Wednesday, August 24, 2011

How to eat a dead terrorist

If it's Wednesday, it must be Morford on SpecOps in the wake of the OBL raid.

But amidst all the hardcore politics, grisly details and hugely cinematic spectacle, one vital detail swung by almost without notice like a thief in night-vision goggles; it was a potent flash of insight so devastating and telling I re-read the passage a few extra times to really let it soak in, to induce a deeply felt shudder and sigh.

It was this: We do this sort of thing all the time.

The truth remains: To the mainstream, America is all flag waving patriotism and God-sanctioned moral righteousness, and any blood or misery or harrowing "Hurt Locker"-like suffering is reserved for some faraway place most can't locate on a map. Americans remain, along with a few almost equally well-pampered allies, perhaps the most coddled, blindfolded, happily ignorant populace on earth.

And then comes the kicker: This is how we like it.

Yes, send our kids to die for nothing and borrow all the money you need to enrich the M-I-C and tell us how safe it's making us. Other than that, we don't want to know. Or care.

I should have read the next before I said that:

For the most part, it's an ignorance most of us gleefully accept, encourage, even happily pay for, both in taxpayer cash and in wary, informed understanding. "Here," we seem to say, "take all this money, use our billions to pay for the most advanced, bloated military in the world; just promise to never, ever tell me the full details or (especially) the moral ambiguity of what we're doing. Deal?"

Deal.

We know, but we do not want to know. [...]

So it goes and same as it ever was. But what happens when people start denying facts en masse? What happens when larger and larger numbers of Americans band together in their willful ignorance, going beyond mere foreign policy and the military to start championing a lack of education, demonizing books and learning and science? What happens, in other words, when collective ignorance gets institutionalized and becomes a dangerous cultural force?

Why, you get fundamentalist Christianity. You get the Bush administration. You get the Tea Party. You get Palin and Bachmann and Rick Perry. And lo, the nation shudders and fractures even more painfully.

Put it this way: For anyone who values peace and moral progress, who resists using our military as pre-emptive attack force, who cares about fostering humane sensibility in the national dialogue, with Obama, this is about as good as it gets.

The sad news is, it's still not very good at all.

One wonders how "good" it would all be under President Palin McCain (or Perry or Bachmann or Willard).

More. Go.



4 comments:

Anonymous said...

ahh, Rick Perry is crazy & like a fox.viz,
http://www.naturalnews.com/033410_Rick_Perry_Big_Pharma.html
'Gov. Rick Perry knowingly lied and told Texas families that he had the power to force their young girls to be vaccinated with Gardasil, the same vaccine that he knew was killing people in the few test trials that were run on it.

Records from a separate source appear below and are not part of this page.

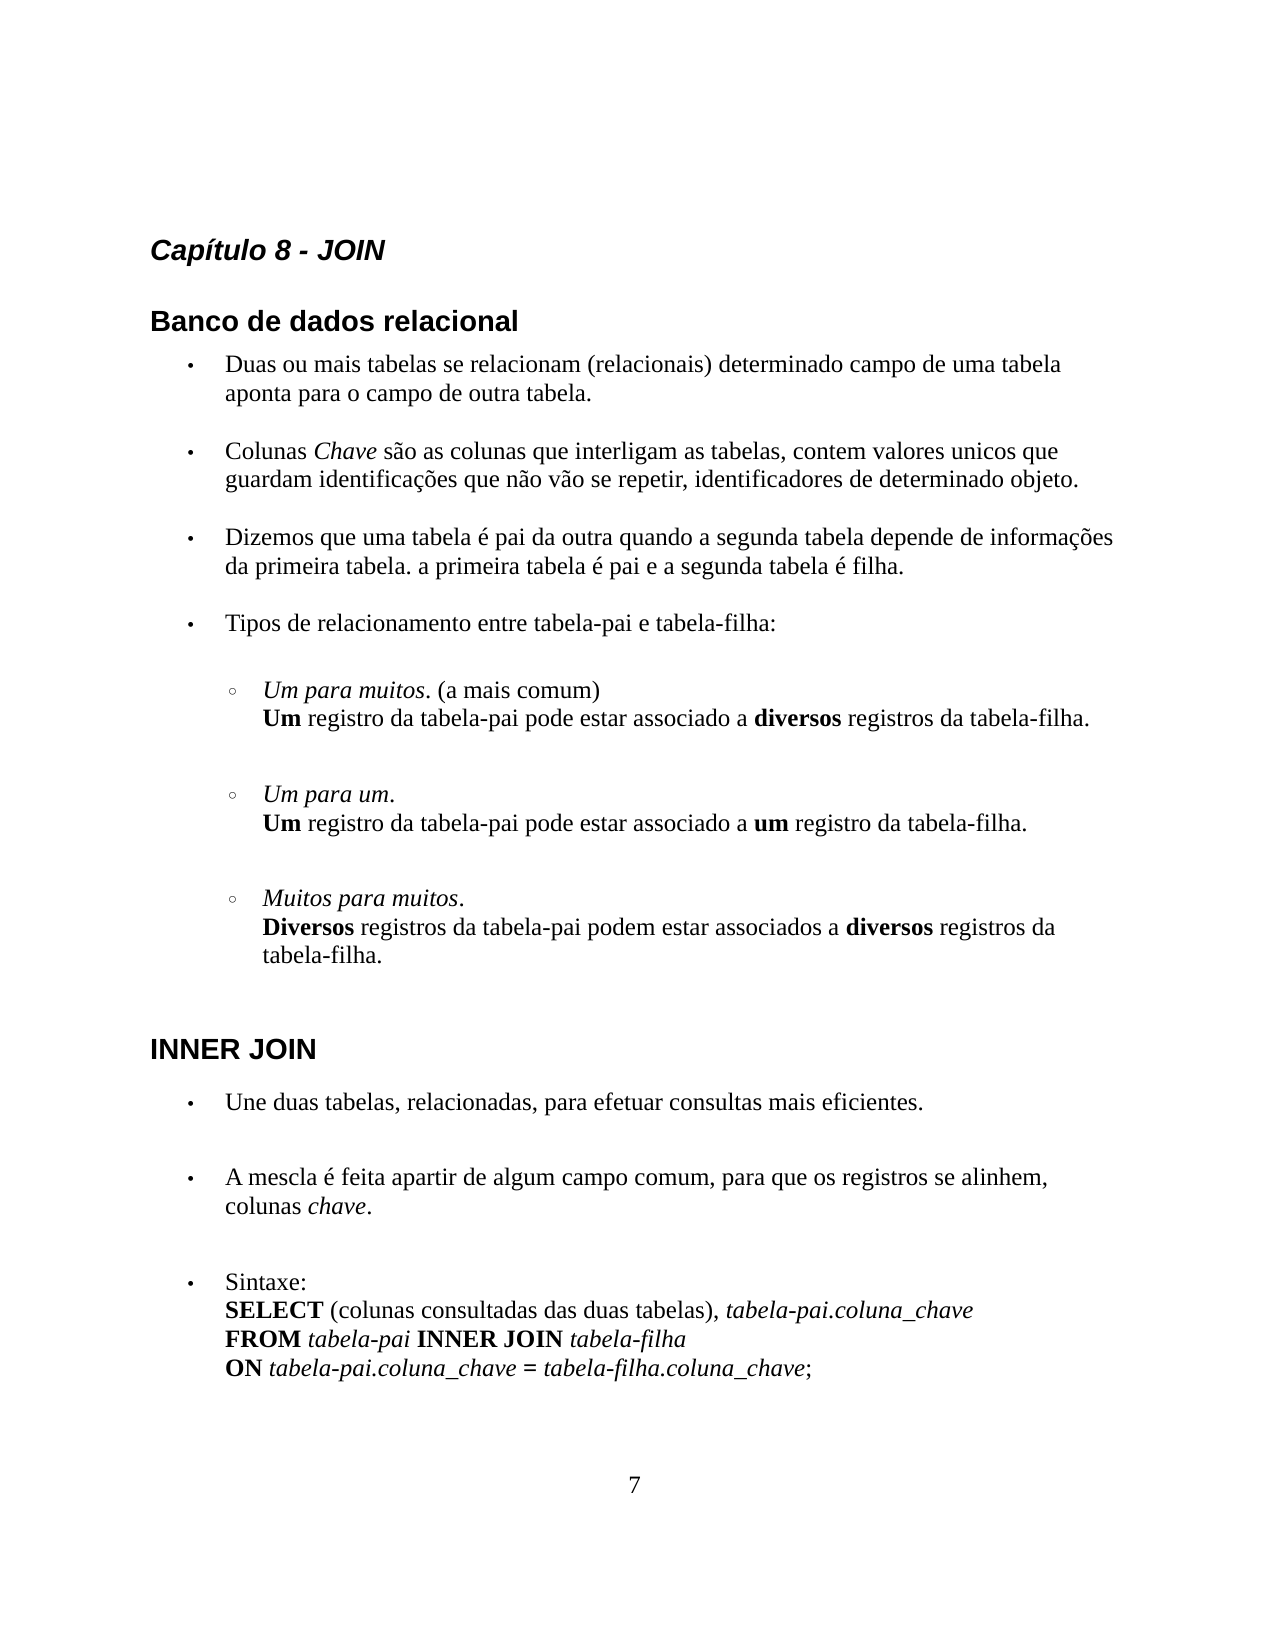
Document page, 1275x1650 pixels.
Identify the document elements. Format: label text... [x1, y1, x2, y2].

subtitle Banco de dados relacional [150, 303, 1125, 337]
list [225, 150, 1125, 179]
list Une duas tabelas, relacionadas, para efetuar consultas mais eficientes. [187, 1087, 1125, 1144]
subtitle INNER JOIN [150, 1032, 1125, 1066]
list Sintaxe: SELECT (colunas consultadas das duas tabelas), tabela-pai.coluna_chave FROM tabela-pai INNER JOIN tabela-filha ON tabela-pai.coluna_chave = tabela-filha.coluna_chave; [187, 1267, 1125, 1410]
list Colunas Chave são as colunas que interligam as tabelas, contem valores unicos que guardam identificações que não vão se repetir, identificadores de determinado objeto. [187, 436, 1125, 522]
list Duas ou mais tabelas se relacionam (relacionais) determinado campo de uma tabela aponta para o campo de outra tabela. [187, 349, 1125, 436]
list Dizemos que uma tabela é pai da outra quando a segunda tabela depende de informações da primeira tabela. a primeira tabela é pai e a segunda tabela é filha. [187, 522, 1125, 608]
list Um para um. Um registro da tabela-pai pode estar associado a um registro da tabela-filha. [225, 779, 1125, 865]
list Muitos para muitos. Diversos registros da tabela-pai podem estar associados a diversos registros da tabela-filha. [225, 883, 1125, 998]
list Tipos de relacionamento entre tabela-pai e tabela-filha: [187, 608, 1125, 666]
list A mescla é feita apartir de algum campo comum, para que os registros se alinhem, colunas chave. [187, 1162, 1125, 1249]
list Um para muitos. (a mais comum) Um registro da tabela-pai pode estar associado a diversos registros da tabela-filha. [225, 675, 1125, 761]
subtitle Capítulo 8 - JOIN [150, 232, 1125, 266]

Not only was this fraud of a vaccine completely worthless as a medical method meant to protect girls from cervical cancer, it was obviously lethal - a fact that was proved after there were countless cases of adverse reactions and multiple deaths reported after the vaccine was administered.'
--Christina Luisa,
Rick Perry -- Big Pharma president?

mandt said...

Have we invaded Ethiopia yet?

Gordon said...

Oh many times...

Fixer said...

Every American should see the full, unadulterated truth about war, every night, on the national news. If they saw how people die, not the movie version, especially our own kids, we'd be out of every war zone so quick, heads would spin. The MIC would get no more $1.50 every year to split among them all.

Like I always say, very few people in this country actually have any skin in the game.